The grave of the German philosopher Karl Marx in London's “Highgate” cemetery is a place of pilgrimage for fans from all over the world. But if you want to visit the three-meter-high grave monument of the capitalism critic, you have to dig deep into your pocket: the entrance fee is six pounds, reduced four, the equivalent of six to ten euros - a circumstance that makes the new generation of socialists riot reports the Wall Street Journal. The irony actually starts earlier: After all, Karl-Marx bought his final resting place in a private cemetery instead of having the state give it to him.

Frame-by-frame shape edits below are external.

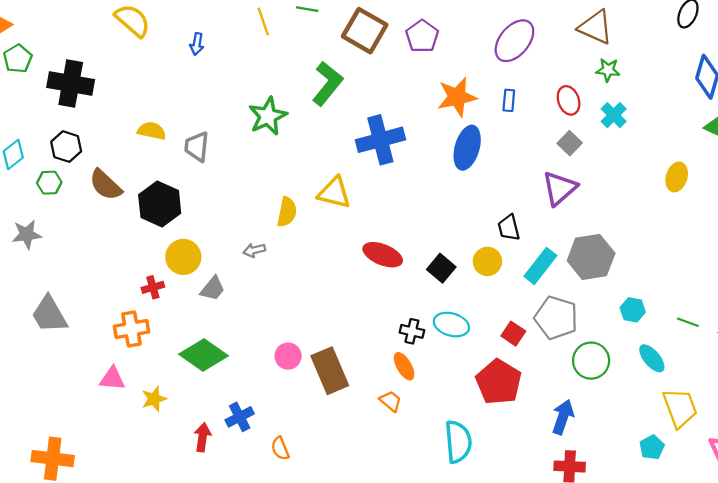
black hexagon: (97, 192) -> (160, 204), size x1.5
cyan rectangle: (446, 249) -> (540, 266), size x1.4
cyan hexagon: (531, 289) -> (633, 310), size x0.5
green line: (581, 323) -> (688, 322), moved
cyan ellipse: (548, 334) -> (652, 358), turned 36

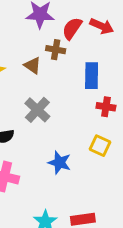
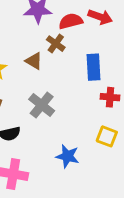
red semicircle: (72, 28) -> (71, 21), turned 45
brown cross: (56, 50) -> (56, 44), turned 30

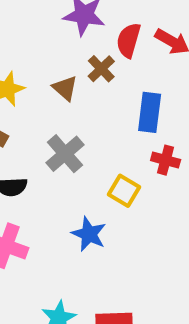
red semicircle: (71, 21) -> (129, 40), turned -70
yellow square: (107, 136) -> (124, 191), moved

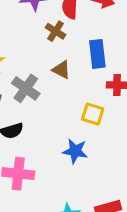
brown triangle: (65, 88) -> (61, 70), moved
gray cross: (65, 154) -> (26, 88), moved

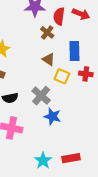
gray cross: (26, 88) -> (41, 96), moved
yellow square: (93, 114) -> (62, 76), moved

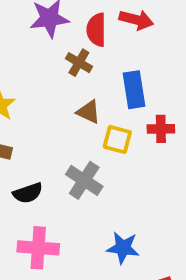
blue star: (52, 116) -> (123, 248), moved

Tip: The documentation on "Human trafficking - a short history of slavery" on arte provides an in-depth look at the history of wealth and its victims, starting on May 1st, 2018, 8:15 pm.

Jürgen Neffe's Marx biography "Marx - The Unfinished" C. Bertelsmann 2017

We celebrate International Africa Day

On May 25, Africa celebrates the 55th anniversary of the founding of the Organization for African Unity, which was absorbed into the African Union (AU) over ten years ago. The alliance demonstrates in Germany Together for Africa on the occasion of the founding day in seven major cities against modern slavery.

Where are people still enslaved today? Indeed worldwide. In which jobs are people particularly often exploited or enslaved? In the extraction of raw materials, i.e. in the mining of gold and ores, for example, but also in the manufacture of clothing, smartphones or food.